▶ **ABOUT THIS EXERCISE**
Below this line is a set of entries; quote exactly the lines from the line that contains "index pip: (161, 205)" to the line that contains "pinky tip: (182, 231)", both lines included.

▶ **DATASET ENTRIES**
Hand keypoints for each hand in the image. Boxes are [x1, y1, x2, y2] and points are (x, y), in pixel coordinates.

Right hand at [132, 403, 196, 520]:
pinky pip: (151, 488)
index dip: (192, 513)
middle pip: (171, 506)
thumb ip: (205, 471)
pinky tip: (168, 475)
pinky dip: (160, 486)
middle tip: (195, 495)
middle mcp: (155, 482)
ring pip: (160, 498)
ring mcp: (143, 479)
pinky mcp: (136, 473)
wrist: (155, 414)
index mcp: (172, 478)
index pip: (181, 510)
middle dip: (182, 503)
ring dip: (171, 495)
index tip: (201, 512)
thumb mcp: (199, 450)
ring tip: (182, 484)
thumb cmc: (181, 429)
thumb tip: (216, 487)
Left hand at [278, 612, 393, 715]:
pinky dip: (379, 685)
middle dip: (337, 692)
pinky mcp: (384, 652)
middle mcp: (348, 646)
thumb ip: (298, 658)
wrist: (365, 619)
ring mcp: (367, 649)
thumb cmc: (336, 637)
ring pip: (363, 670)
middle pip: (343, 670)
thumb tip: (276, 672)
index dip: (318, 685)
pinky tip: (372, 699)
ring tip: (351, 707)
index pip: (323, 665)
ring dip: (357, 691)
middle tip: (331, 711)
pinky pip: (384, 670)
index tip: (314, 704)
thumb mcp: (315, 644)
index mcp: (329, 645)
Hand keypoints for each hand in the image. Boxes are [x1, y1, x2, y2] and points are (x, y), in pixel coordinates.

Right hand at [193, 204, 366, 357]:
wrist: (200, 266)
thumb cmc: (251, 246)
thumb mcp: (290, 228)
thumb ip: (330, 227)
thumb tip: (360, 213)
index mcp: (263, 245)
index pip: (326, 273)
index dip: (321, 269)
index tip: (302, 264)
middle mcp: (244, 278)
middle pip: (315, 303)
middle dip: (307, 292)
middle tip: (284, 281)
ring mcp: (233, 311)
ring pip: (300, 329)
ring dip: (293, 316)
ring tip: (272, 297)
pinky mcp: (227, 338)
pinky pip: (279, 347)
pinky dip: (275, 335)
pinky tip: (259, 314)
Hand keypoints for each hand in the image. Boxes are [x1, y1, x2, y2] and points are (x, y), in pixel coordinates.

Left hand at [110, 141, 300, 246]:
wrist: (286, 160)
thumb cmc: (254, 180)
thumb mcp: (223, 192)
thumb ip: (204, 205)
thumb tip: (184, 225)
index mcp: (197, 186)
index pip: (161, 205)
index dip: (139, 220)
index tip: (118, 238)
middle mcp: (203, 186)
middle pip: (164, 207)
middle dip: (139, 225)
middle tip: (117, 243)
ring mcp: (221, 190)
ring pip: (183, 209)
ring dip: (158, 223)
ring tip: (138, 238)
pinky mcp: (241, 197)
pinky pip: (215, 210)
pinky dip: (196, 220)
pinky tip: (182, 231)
...
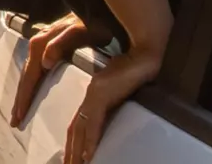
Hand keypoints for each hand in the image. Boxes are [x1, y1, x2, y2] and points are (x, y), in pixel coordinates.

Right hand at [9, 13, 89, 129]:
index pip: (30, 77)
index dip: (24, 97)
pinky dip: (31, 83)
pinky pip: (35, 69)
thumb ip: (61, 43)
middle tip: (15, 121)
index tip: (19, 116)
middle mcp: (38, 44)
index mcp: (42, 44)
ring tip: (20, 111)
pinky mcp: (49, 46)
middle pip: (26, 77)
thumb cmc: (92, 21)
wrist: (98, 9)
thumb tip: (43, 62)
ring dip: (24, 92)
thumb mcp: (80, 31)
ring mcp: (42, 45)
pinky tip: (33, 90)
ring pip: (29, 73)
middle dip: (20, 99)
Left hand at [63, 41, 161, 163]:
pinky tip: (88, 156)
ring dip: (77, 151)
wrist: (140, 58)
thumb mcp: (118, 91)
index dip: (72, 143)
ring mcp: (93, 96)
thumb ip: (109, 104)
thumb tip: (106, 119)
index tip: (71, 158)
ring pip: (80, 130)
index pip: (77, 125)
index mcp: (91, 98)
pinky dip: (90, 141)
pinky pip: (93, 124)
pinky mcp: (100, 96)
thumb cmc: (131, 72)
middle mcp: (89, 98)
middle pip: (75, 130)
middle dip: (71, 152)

▶ **RESULT FOR THIS EXERCISE**
index pip: (161, 205)
index dip: (139, 220)
index tip: (118, 238)
middle mcp: (203, 186)
middle pip: (164, 207)
middle dip: (139, 225)
middle tip: (117, 243)
ring mcp: (221, 190)
ring pip: (183, 209)
ring dip: (158, 223)
ring tip: (138, 238)
pinky mcp: (241, 197)
pinky pip: (215, 210)
pinky dip: (196, 220)
pinky tip: (182, 231)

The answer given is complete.